Questo primo LP omonimo, uscito poco più di un mese fa, ce li restituisce carichi e rabbiosi, sicuri di sé e piacevolmente pretenziosi: una band che ha fatto un bel po’ di strada, si è scrollata di dosso il fardello e ha riempito le tasche, ed ha tirato fuori dal cilindro un fottuto coniglio livido e cangiante. Un suono ben tornito – graffiato e griffato da riff anfetaminici, imbottiti di fuzz e riverberi – con tutti gli attributi al posto giusto: il garage rock di mamma nuggets e quello degli anni zero, la psichedelia 60s, la Grande India, il gothic rock, la bassa fedeltà, tradizioni che si osservano allo specchio e si trovano somiglianti, quasi si riconoscono come semi della stessa terra. E si mettono a fottere come conigli (per l’appunto), figliando diverse cosine: divertimento, sporcizia e rabbia allo stato grezzo, caldo sferragliare di chitarre e acide atmosfere, sensuali slinguazzate d’anima nera, oscure discese agli inferi e violente zampate garage punk. Il tutto, concepito durante un’orgia di mid-tempo e accelerazioni improvvise, stomp hard e interminabile rifferama, che è come farsi una pera di adrenalina.
L’euforico nuggets punk di Satellite, il garage rock durissimo e speziato (piccante, direi) di Mirror, la psichedelia rock’n’roll, graffiante e oscura, di Talk With You e On The Run, la baudeleriana Flowers of Evil, una danza rock’n’roll dal sapore orientale che vomita uno spleen infarcito di umori gotici, saltellando schizoide tra riff di opposta (ed ottima) fattura legati insieme in modo magistrale; o ancora Spring of Youth, una camaleontica cavalcata garage rock iniettata di adrenalina, bagnata di psichedelia 60s e di rabbioso hard-blues, o la bella ballata garage soul di So Blue, che chiude il disco. Tutti autentici pezzoni, inni senza tempo, che costruiscono mattone su mattone un album formidabile, privo di sbavature, assemblato e prodotto che meglio di così era inconcepibile.
Potrei persino affermare, e lo farò, che Sultan Bathery è, ad oggi – insieme al primo album dei greci Acid Baby Jesus, ormai “defunti” –, l’esempio più compiuto ed eccitante di “via mediterranea al garage rock” del XXI secolo. Roba da pazzi!
Tracklist:
1. Satellite
2. Mirror
3. Purple Moon
4. Flowers of Evil
5. Dead Leaves
6. Spring of Youth
7. Talk With You
8. On the Run
9. Good To Me
10. Where The Lights Are
11. Nightmare One
12. So Blue
Line-up:
Boy – chitarra, voce
Frank Shankar – basso
Madnuts – batteria, percussioni
2 risposte
ABJ defunti?

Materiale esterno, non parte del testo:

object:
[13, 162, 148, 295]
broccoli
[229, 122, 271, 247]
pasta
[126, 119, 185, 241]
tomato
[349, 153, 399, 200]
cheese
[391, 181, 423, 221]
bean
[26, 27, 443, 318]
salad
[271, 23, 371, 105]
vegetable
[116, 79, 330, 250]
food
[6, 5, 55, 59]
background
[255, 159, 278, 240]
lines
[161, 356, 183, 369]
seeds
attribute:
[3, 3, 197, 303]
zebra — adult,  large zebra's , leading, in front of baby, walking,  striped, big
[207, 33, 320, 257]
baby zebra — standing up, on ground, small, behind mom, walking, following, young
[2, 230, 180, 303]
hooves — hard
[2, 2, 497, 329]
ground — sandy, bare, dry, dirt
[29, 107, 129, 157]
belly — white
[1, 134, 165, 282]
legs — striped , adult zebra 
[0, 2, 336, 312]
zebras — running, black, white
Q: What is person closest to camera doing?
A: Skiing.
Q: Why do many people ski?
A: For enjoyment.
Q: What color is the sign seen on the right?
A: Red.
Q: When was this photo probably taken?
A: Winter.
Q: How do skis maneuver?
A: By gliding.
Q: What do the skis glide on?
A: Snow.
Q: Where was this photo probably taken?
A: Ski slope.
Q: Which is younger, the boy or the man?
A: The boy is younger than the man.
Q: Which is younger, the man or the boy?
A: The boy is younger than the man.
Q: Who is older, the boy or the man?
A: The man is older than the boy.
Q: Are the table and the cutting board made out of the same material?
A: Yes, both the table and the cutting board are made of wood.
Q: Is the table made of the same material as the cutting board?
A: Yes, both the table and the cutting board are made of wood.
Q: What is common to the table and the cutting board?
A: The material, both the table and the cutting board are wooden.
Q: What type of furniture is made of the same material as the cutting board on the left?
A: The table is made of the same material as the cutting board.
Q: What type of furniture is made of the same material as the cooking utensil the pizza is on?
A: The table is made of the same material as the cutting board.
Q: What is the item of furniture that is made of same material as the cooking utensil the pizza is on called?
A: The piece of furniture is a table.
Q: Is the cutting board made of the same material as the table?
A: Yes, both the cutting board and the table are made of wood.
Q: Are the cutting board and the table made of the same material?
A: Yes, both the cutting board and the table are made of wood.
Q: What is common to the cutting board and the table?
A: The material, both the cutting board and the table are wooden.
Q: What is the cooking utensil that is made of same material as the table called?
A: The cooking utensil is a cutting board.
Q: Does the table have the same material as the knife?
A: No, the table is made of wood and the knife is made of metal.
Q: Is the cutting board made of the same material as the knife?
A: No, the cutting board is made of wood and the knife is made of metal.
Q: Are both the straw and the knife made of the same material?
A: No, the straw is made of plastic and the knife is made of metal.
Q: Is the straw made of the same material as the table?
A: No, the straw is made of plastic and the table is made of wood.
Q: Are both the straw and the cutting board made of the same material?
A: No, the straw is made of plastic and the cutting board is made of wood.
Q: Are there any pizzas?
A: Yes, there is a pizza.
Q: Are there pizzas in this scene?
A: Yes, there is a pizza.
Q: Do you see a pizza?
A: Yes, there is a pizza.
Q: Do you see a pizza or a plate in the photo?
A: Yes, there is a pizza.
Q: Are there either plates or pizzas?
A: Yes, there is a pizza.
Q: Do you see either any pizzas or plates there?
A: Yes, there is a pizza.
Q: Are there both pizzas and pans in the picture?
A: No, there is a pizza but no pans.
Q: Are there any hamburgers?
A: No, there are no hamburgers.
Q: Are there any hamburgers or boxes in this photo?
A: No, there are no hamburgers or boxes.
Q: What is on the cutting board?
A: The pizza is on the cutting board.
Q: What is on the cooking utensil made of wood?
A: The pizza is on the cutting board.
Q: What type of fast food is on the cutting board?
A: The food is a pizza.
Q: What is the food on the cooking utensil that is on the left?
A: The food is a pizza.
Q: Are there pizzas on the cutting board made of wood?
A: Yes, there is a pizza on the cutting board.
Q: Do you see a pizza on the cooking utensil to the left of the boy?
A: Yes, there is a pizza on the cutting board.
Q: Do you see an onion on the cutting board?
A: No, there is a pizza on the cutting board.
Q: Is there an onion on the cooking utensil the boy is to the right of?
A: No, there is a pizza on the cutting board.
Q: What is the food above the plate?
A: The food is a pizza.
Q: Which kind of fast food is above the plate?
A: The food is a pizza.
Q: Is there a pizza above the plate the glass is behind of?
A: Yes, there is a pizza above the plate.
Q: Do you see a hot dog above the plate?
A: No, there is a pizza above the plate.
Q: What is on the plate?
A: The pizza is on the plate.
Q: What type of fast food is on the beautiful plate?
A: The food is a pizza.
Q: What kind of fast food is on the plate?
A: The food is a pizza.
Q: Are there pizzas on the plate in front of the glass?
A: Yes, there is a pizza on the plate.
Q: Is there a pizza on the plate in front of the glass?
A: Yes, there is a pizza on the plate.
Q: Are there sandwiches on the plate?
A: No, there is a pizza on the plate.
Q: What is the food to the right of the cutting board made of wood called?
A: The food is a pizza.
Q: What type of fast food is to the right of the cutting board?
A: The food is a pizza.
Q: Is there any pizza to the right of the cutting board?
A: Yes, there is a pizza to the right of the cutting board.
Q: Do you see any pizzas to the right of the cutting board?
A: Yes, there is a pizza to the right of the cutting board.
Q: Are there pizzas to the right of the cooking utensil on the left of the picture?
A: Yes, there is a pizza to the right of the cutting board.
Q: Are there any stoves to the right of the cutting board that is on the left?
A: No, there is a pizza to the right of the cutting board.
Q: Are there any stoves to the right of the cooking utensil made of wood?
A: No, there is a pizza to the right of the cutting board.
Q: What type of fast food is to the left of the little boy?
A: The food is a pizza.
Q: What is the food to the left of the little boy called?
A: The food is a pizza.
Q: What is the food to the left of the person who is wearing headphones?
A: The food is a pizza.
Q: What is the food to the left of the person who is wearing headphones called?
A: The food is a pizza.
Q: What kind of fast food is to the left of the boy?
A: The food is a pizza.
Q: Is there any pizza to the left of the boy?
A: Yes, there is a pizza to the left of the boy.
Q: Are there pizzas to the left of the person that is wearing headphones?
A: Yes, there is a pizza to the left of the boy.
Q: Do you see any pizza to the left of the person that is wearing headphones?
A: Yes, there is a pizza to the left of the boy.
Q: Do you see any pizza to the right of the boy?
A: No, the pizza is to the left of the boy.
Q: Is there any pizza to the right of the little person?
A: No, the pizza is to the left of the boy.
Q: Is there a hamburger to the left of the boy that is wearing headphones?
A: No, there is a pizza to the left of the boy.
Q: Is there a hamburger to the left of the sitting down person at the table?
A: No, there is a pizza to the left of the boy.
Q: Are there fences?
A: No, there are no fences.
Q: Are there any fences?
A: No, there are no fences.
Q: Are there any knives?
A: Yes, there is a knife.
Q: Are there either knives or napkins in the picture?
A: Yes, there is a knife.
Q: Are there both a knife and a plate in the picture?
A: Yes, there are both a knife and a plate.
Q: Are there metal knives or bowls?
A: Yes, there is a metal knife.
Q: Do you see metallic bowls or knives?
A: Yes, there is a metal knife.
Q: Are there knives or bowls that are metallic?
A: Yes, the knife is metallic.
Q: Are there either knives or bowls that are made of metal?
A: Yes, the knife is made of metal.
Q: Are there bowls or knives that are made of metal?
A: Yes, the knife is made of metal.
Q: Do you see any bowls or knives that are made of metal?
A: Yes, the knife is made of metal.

Ahahaha c’è una bella sorpresa per voi quest autunno…
Beh, questo è quello che diceva Noda qualche tempo fa: pausa indefinita (“I could say we’re on indefinite hiatus and we could leave it at that..”) e un album di demos e jams da tirar fuori dal cassetto. Poi se hanno deciso di interrompere la pausa e tornare a scrivere e suonare ben venga… che ci sorprendano!